» Task prompt
Go through the listing below and work out how many lines hold "solid"; reply with the figure alone.

** Data extract follows **

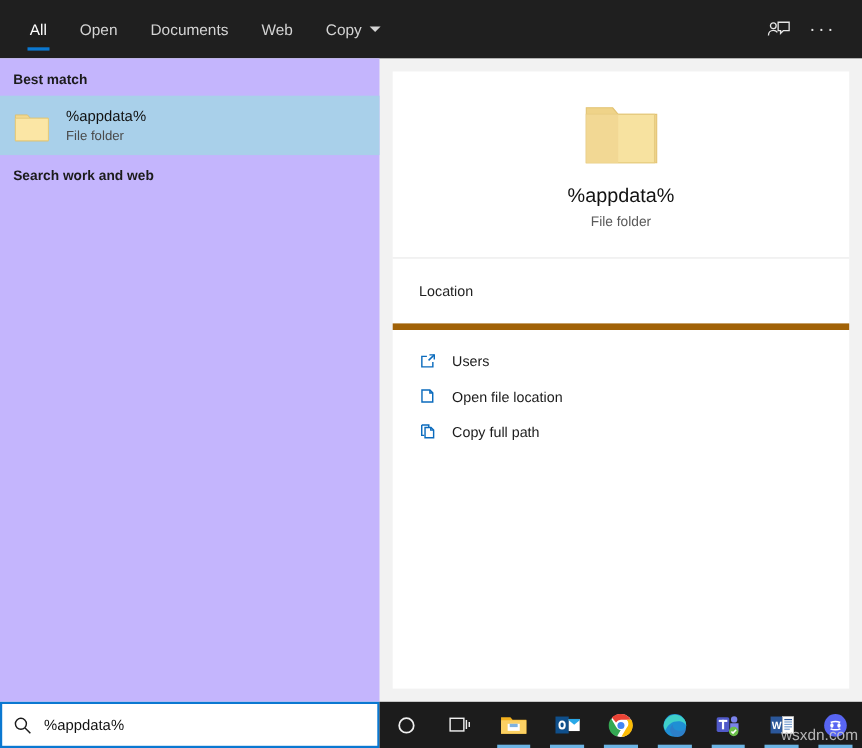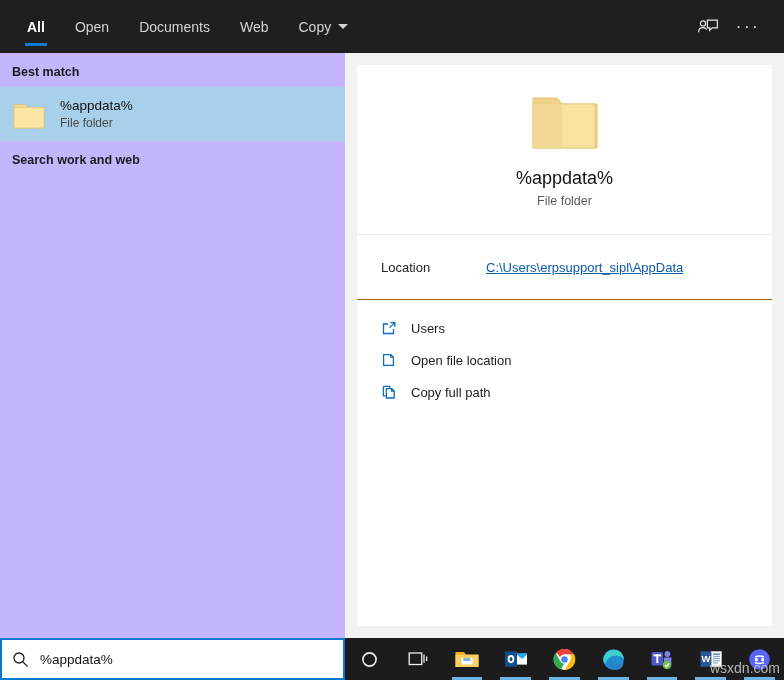--- a/index.html
+++ b/index.html
@@ -38,21 +38,21 @@
     position: relative;
     height: 53px;
     display: flex;
     align-items: center;
     padding: 0 15px;
     color: #d4d4d4;
     font-size: 14px;
     cursor: default;
     white-space: nowrap;
   }
-  .tab.active { color: #ffffff; font-weight: bold; align-items: center; }
+  .tab.active { color: #ffffff; font-weight: normal; align-items: center; }
   .tab.active::after {
     content: "";
     position: absolute;
     left: 13px; right: 13px;
     bottom: 7px;
     height: 3px;
     background: #0b78d1;
   }
   .tab .chev {
     display: inline-block;
@@ -142,21 +142,21 @@
   }
   .hero-icon { width: 72px; height: 62px; position: relative; margin-bottom: 12px; }
   .hero-title { font-size: 18px; color: #111; line-height: 24px; }
   .hero-sub { font-size: 12.5px; color: #5a5a5a; margin-top: 4px; }
 
   .detail-location {
     height: 65px;
     display: flex;
     align-items: center;
     padding: 0 24px;
-    border-bottom: 1px solid #a16207;
+    border-bottom: 6px solid #a16207;
   }
   .loc-label { font-size: 13px; color: #232323; width: 105px; flex: 0 0 105px; }
   .loc-link {
     font-size: 13px;
     color: #0a5aa8;
     text-decoration: underline;
     cursor: pointer;
     white-space: nowrap;
   }
 
@@ -309,21 +309,20 @@
           <path d="M4 12h62v44H4z" fill="#f7e2a0" stroke="#e6cb80" stroke-width="1"></path>
           <path d="M4 12h29v44H4z" fill="#f2d894"></path>
         </svg>
       </div>
       <div class="hero-title">%appdata%</div>
       <div class="hero-sub">File folder</div>
     </div>
 
     <div class="detail-location">
       <div class="loc-label">Location</div>
-      <div class="loc-link">C:\Users\erpsupport_sipl\AppData</div>
     </div>
 
     <div class="actions">
       <div class="action-row">
         <div class="action-ico">
           <svg width="16" height="16" viewBox="0 0 16 16" fill="none" stroke="#0b6bbd" stroke-width="1.3">
             <path d="M12.5 9v4.5H2.5V4h4.6"></path>
             <polyline points="9.4,2.6 13.8,2.6 13.8,6.8"></polyline>
             <line x1="13.8" y1="2.6" x2="8.6" y2="7.6"></line>
           </svg>

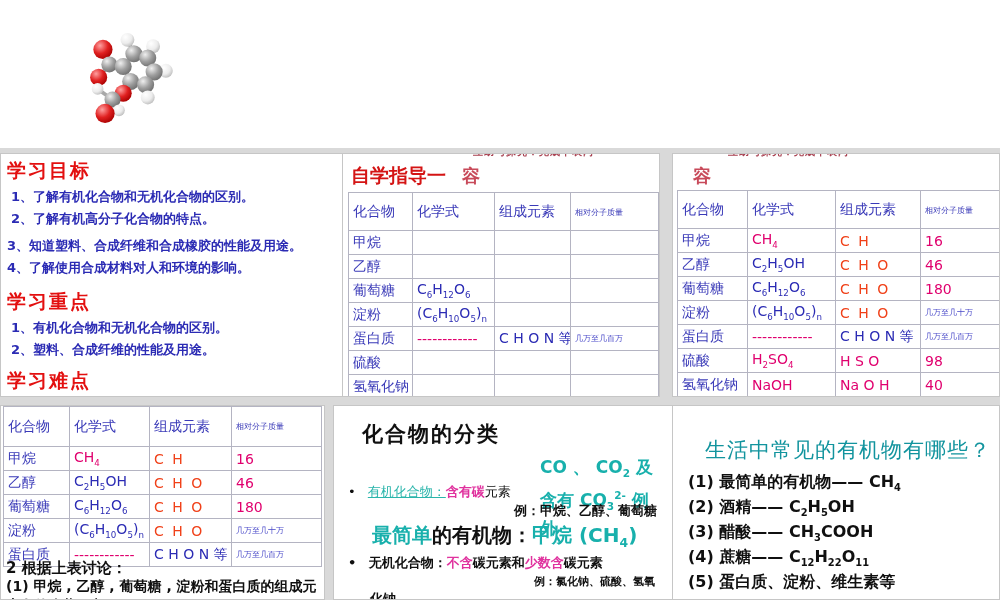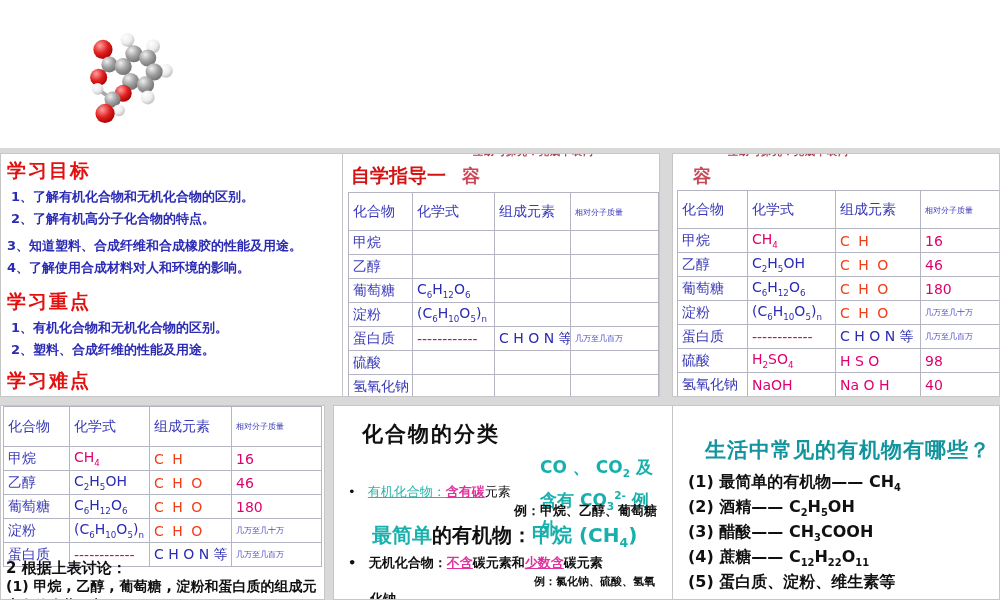--- a/index.html
+++ b/index.html
@@ -49,31 +49,31 @@
   
   .rv-head{position:absolute;top:153px;left:5px;font-size:15px;font-weight:bold;color:#101010;}
   .rv-line1{position:absolute;top:172px;left:5px;font-size:14px;font-weight:bold;color:#101010;white-space:nowrap;}
   .rv-line2{position:absolute;top:191px;left:5px;font-size:14px;font-weight:bold;color:#101010;}
 
   
   .cl-title{position:absolute;top:14px;left:28px;font-size:21px;font-weight:bold;letter-spacing:2px;color:#101010;}
   .cl-exc{position:absolute;top:50px;left:206px;color:#18b0ac;font-weight:bold;font-size:17px;line-height:22px;white-space:nowrap;}
   .cl-b1{position:absolute;top:77px;left:14px;font-size:13px;white-space:nowrap;}
   .cl-b1 .lbl{color:#2ab5ab;text-decoration:underline;}
-  .pink{color:#e0329e;font-weight:bold;text-decoration:underline;}
+  .pink{color:#e0329e;font-weight:bold;}
   .cl-ex1{position:absolute;top:96px;left:180px;font-size:13px;font-weight:bold;white-space:nowrap;z-index:2;}
   .cl-simple{position:absolute;top:116px;left:38px;font-size:20px;font-weight:bold;white-space:nowrap;}
   .teal{color:#18b0ac;}
   .cl-b2{position:absolute;top:148px;left:14px;font-size:13px;font-weight:bold;white-space:nowrap;}
   .cl-ex2a{position:absolute;top:168px;left:180px;font-size:11px;font-weight:bold;white-space:nowrap;margin-left:20px;}
   .cl-ex2b{position:absolute;top:184px;left:36px;font-size:13px;font-weight:bold;}
   .bullet::before{content:"•";margin-right:8px;color:#101010;}
 
   
-  .co-title{position:absolute;top:30px;left:32px;font-size:21px;font-weight:bold;color:#12949e;letter-spacing:1px;white-space:nowrap;}
+  .co-title{position:absolute;top:30px;left:32px;font-size:21px;font-weight:normal;color:#12949e;letter-spacing:1px;white-space:nowrap;}
   .co-items{position:absolute;top:66px;left:15px;}
   .org-item{height:25px;font-size:16px;font-weight:bold;color:#101010;white-space:nowrap;}
 </style>
 </head>
 <body>
 
 <div class="screen">
 
   <div class="top-band">
     <svg class="molecule" viewBox="0 0 120 120">

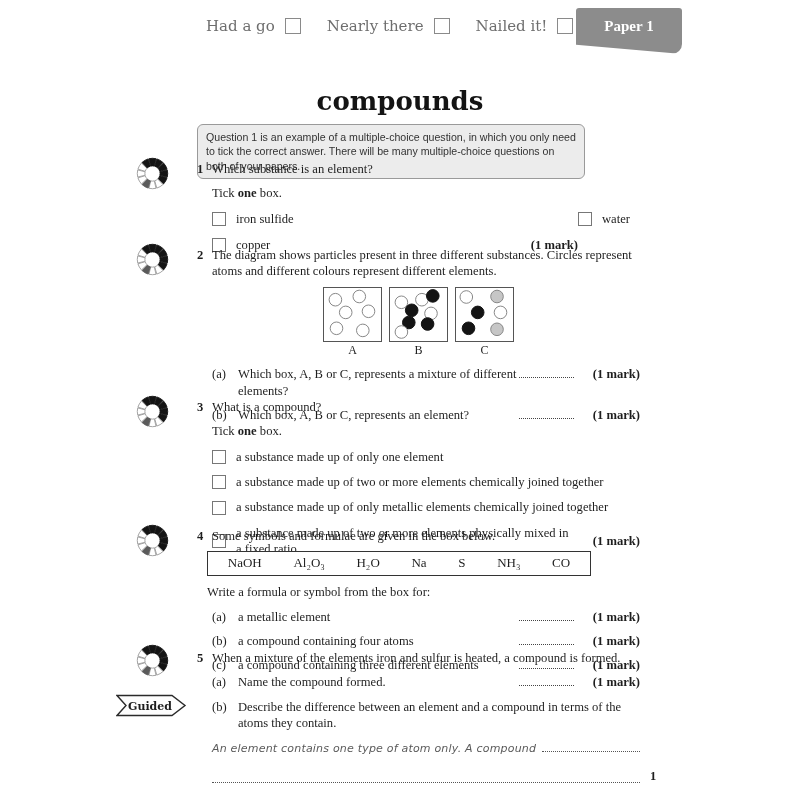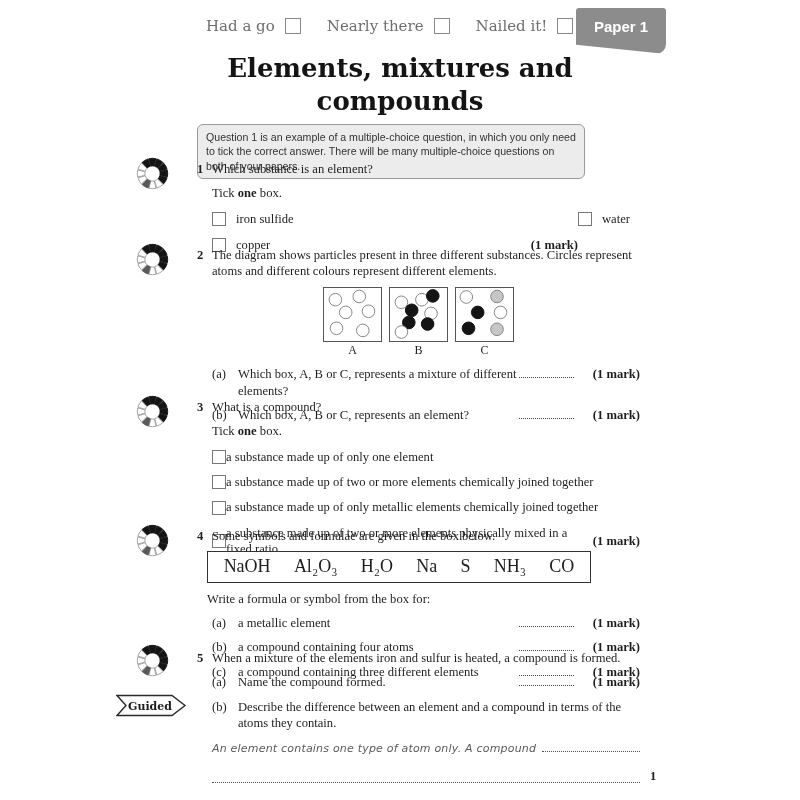--- a/index.html
+++ b/index.html
@@ -5,22 +5,22 @@
   html,body{margin:0;padding:0;background:#fff;}
   .page{position:relative;width:800px;height:800px;background:#ffffff;overflow:hidden;
         font-family:"Liberation Serif",serif;color:#1e1e1e;}
 
   
   .status-row{position:absolute;top:17px;left:206px;display:flex;align-items:center;
               font-family:"DejaVu Serif",serif;font-weight:normal;font-size:15px;color:#6e6e6e;}
   .status-label{margin-right:10px;}
   .status-cb{width:14px;height:14px;border:1.6px solid #8a8a8a;background:#fff;display:inline-block;margin-right:26px;}
   .status-cb.last{margin-right:0;}
-  .paper-tab{position:absolute;top:8px;left:576px;width:90px;height:46px;background:#8c8c8c;color:#fff;
-             font-family:Liberation Sans, sans-serif;font-weight:bold;font-size:15px;
+  .paper-tab{position:absolute;top:8px;left:576px;width:106px;height:46px;background:#8c8c8c;color:#fff;
+             font-family:Liberation Serif, serif;font-weight:bold;font-size:15px;
              display:flex;align-items:center;justify-content:center;padding-bottom:10px;box-sizing:border-box;
              border-radius:3px 3px 10px 3px;clip-path:polygon(0 0,100% 0,100% 100%,0 80%);}
 
   
   .title{position:absolute;top:52px;left:0;width:100%;text-align:center;margin:0;
          font-family:"DejaVu Serif",serif;font-weight:bold;font-size:26px;line-height:1.25;color:#141414;}
   .info-box{position:absolute;top:124px;left:197px;width:370px;border:1px solid #9a9a9a;border-radius:6px;
             background:#ececec;padding:5px 8px;font-family:"Liberation Sans",sans-serif;
             font-size:10.6px;line-height:1.35;color:#333;}
 
@@ -45,27 +45,27 @@
   .plabel-c{text-align:center;font-size:12px;margin-top:1px;}
 
   
   .part{display:flex;align-items:baseline;margin:8px 0 0 15px;}
   .pl{width:26px;flex:none;}
   .pt{flex:1;}
   .dots{width:55px;flex:none;border-bottom:1px dotted #444;height:10px;margin:0 10px 2px 0;}
   .mk{width:56px;flex:none;}
 
   
-  .optrow{display:flex;align-items:center;margin:9px 0 0 15px;}
+  .optrow{display:flex;align-items:center;gap:10px;margin:9px 0 0 15px;}
   .optrow .ot{flex:1;}
 
   
   .fbox{display:flex;justify-content:space-around;align-items:baseline;border:1.4px solid #333;
         margin:7px 0 0 10px;width:374px;padding:3px 4px;background:#fff;}
-  .fcell{font-size:18px;}
+  .fcell{font-size:13px;}
 
   
   .hand{font-family:"DejaVu Sans",sans-serif;font-style:italic;color:#5a5a5a;font-size:11px;letter-spacing:.2px;}
   .handrow{display:flex;align-items:baseline;margin:10px 0 0 15px;}
   .dotfill{flex:1;border-bottom:1px dotted #555;height:10px;margin-left:6px;}
   .dotline-row{display:flex;align-items:baseline;margin:13px 0 0 15px;}
   .dotline{flex:1;border-bottom:1px dotted #555;height:12px;margin-right:10px;}
 
   .guided-badge{position:absolute;left:116px;top:694px;}
   .page-num{position:absolute;left:650px;top:769px;font-weight:bold;font-size:12.5px;}
@@ -79,21 +79,21 @@
     <span class="status-label">Had a go</span>
     <span class="status-cb"></span>
     <span class="status-label">Nearly there</span>
     <span class="status-cb"></span>
     <span class="status-label">Nailed it!</span>
     <span class="status-cb last"></span>
   </div>
   <div class="paper-tab">Paper 1</div>
 
   <h1 class="title">
-    <span>Elements, mixtures and</span><br>
+    <br>
     <span>compounds</span>
   </h1>
 
   <div class="info-box">Question 1 is an example of a multiple-choice question, in which you only need to tick the correct answer. There will be many multiple-choice questions on both of your papers.</div>
 
   <span class="wheel" style="top:157px"><svg width="33" height="33" viewBox="0 0 33 33">
         <path d="M12.95 1.72 A15.2 15.2 0 0 1 20.05 1.72 L18.27 9.11 A7.6 7.6 0 0 0 14.73 9.11 Z" fill="#141414" stroke="#141414" stroke-width="0.9"></path>
         <path d="M20.82 1.93 A15.2 15.2 0 0 1 26.96 5.47 L21.73 10.99 A7.6 7.6 0 0 0 18.66 9.21 Z" fill="#141414" stroke="#141414" stroke-width="0.9"></path>
         <path d="M27.53 6.04 A15.2 15.2 0 0 1 31.07 12.18 L23.79 14.34 A7.6 7.6 0 0 0 22.01 11.27 Z" fill="#141414" stroke="#141414" stroke-width="0.9"></path>
         <path d="M31.28 12.95 A15.2 15.2 0 0 1 31.28 20.05 L23.89 18.27 A7.6 7.6 0 0 0 23.89 14.73 Z" fill="#141414" stroke="#141414" stroke-width="0.9"></path>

** End of Data extract **

» Reply to the task
5